DATA RECORDS.
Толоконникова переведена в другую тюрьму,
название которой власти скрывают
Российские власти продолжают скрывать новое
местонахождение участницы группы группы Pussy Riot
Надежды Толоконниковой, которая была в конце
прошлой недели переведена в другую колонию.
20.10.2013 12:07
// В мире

TASK OBJECTIVE.
Give back the whole listing above, identical in every line.

EXERCISE SOLUTION.
Толоконникова переведена в другую тюрьму,
название которой власти скрывают
Российские власти продолжают скрывать новое
местонахождение участницы группы группы Pussy Riot
Надежды Толоконниковой, которая была в конце
прошлой недели переведена в другую колонию.
20.10.2013 12:07
// В мире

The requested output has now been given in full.